SinaChavoshi opened this issue · comments
Using AI Platform hosted notebooks, we created an Jupyter notebook with the model that we are were planning to train and saved it. We created a separate notebook in which we had our runner wrapping script similar to
import tensorflow_cloud as tfc
tfc.run(
docker_config=tfc.DockerConfig(
image_build_bucket="somebucket",
parent_image="gcr.io/xyz"),
entry_point="model.ipynb",
distribution_strategy="auto",
worker_count=5,
requirements_txt='requirements.txt',
chief_config=tfc.COMMON_MACHINE_CONFIGS["CPU"],
worker_config=tfc.COMMON_MACHINE_CONFIGS["CPU"],
job_labels={
"job": "kaggle_competition",
"team": "base_line",
},
stream_logs=False
)
The run fails with error
/opt/conda/lib/python3.7/site-packages/tensorflow_cloud/core/preprocess.py in _get_colab_notebook_content()
207 def _get_colab_notebook_content():
208 """Returns the colab notebook python code contents."""
--> 209 response = _message.blocking_request("get_ipynb",
210 request="",
211 timeout_sec=200)
AttributeError: 'NoneType' object has no attribute 'blocking_request'
Would be nice to add support for this case were all requirements and a proper base image are directly provided for the remote run.
Any news on this?
Any updates?
Try the following - I did not run from an AI Platform notebook, but from a private GitLab instance, but the error seams to be related with the same bug (or inprecise code):
Within the tensorflow cloud code, there are detection to see if the code is running from a google-colab notebook or from a kaggle notebook. As you see in the error - it ran into the 'colab' branch which failed as it was not running from colab.
Within 'preprocess.py', the proper branch will be reached if the attribute 'called_from_notebook' got the value 'False'. The detection for this is in the 'run.py' module and checks if your 'IPython.get_ipython().class.name' contains the word "Shell".
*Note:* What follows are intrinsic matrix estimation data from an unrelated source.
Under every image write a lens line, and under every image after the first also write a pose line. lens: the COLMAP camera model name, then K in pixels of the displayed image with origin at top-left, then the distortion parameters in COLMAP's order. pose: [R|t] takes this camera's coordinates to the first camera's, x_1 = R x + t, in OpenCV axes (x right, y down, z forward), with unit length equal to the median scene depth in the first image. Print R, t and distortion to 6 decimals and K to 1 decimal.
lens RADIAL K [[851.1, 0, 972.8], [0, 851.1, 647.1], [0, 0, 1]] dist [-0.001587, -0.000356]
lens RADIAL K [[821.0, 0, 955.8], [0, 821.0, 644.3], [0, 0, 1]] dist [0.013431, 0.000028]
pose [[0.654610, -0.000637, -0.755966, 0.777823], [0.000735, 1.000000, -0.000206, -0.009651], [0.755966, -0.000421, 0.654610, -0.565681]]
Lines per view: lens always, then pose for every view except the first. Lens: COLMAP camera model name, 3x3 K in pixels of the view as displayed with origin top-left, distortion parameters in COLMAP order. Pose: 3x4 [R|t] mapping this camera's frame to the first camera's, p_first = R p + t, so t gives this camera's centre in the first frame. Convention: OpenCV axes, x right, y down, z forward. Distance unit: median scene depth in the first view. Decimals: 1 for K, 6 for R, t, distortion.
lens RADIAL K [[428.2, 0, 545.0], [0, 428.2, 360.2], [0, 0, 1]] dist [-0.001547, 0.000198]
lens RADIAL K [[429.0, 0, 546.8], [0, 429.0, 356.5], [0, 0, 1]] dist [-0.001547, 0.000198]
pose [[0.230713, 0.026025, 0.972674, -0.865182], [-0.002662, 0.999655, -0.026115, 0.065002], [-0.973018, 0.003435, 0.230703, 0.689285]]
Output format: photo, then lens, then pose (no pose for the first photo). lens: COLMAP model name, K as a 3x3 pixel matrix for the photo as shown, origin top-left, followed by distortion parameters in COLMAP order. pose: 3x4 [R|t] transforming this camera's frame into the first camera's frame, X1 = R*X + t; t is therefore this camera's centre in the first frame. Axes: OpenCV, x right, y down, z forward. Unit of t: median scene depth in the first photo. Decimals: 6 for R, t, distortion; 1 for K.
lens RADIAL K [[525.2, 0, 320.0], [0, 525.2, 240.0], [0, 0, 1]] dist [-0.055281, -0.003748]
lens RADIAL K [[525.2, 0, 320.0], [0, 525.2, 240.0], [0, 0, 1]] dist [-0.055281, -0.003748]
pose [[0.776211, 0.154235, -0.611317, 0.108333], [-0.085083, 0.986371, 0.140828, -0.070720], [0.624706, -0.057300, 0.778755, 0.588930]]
For me (GitLab) it contains the word shell and the branching goes into the wrong direction.
Long story short. Quick and dirty fix:
`
def _called_from_notebook_FIX():
return False
from unittest.mock import patch
with patch('tensorflow_cloud.core.run._called_from_notebook', new=_called_from_notebook_FIX):
#tfc.run code here...`
Monkey-patching a 'False' into it and it runs for me. Someone (maybe me) should write a pull request on a better environment detection for tensorflow-cloud.